With laudable candour, HSBC has laid out just how badly that business, which trades under the HFC banner, is performing. In every product line, from mortgages to credit cards and car loans, defaults are worsening fast. Loans in the final quarter were souring at the astonishing rate of $51 million (£25 million) a day.
But it is the pick-up in the speed of write-offs that is so unnerving. Things are not just getting steadily worse, they are getting exponentially worse.
It may be that the bottom will soon be reached, but that was not the message from HSBC yesterday. There's scope for pain in the trailer parks and poorer suburbs of America if unemployment starts to pick up.
With $150 billion still extended to the poor and credit-impaired of the US, it is much too early to draw a line under this saga. Fortunately for HSBC, with its businesses elsewhere largely powering ahead and its balance sheet rock solid, it can easily afford to finance the losses.
But it is now time to admit that a serious mistake was made. There may have been some spin-off advantages to the Household deal, like useful expertise garnered in credit cards, but the business overall was a bust.
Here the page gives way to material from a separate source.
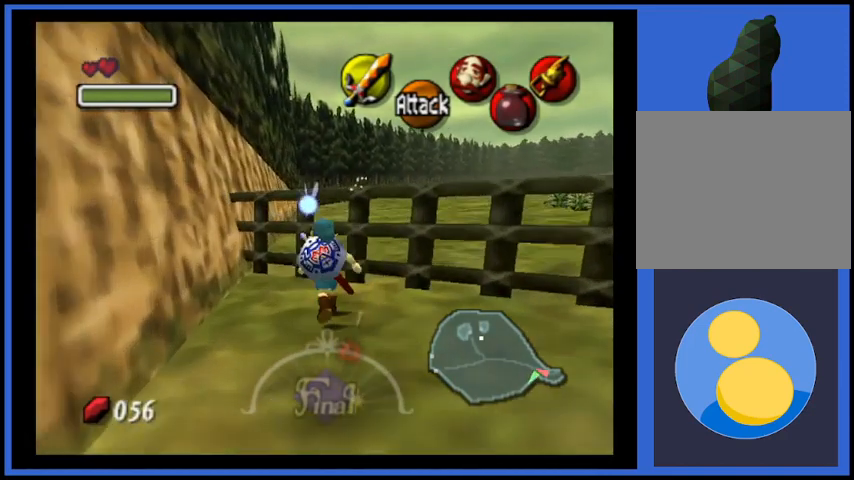
{"buttons": [], "left_stick": "up-right", "right_stick": "center", "events": [[125, "left_stick", "up-right"]]}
Mr Buffett tells us he looks at four things before buying anything.
1. Is it a business we understand? 2. Does it have favourable long-term economics? 3. Is the management able and trustworthy? 4. Is it a sensible price tag?
With the benefit of hindsight, HSBC's answers to those questions as it was poised to write the £9 billion cheque five years ago, should should have been: 1. No. We do not understand the credit-scoring methodology used by Household and we are ignorant of the methods used by third-party brokers to gull the poor into contracts they can't possibly honour.
2. No. Sub-prime lending was and should have remained a niche business. Generations of bankers past understood this and would have nothing to do with it. It will shrink back to a niche business once again. There is a simple reason why the poor default. They have no money.
3. Trustworthy? Well, they had just been fined almost $500 million to settle allegations of predatory pricing. Able? No. HSBC subsequently paid tens of millions of dollars in severance pay to rid itself of them.
4. In the light of questions 1, 2 and 3 - emphatically no.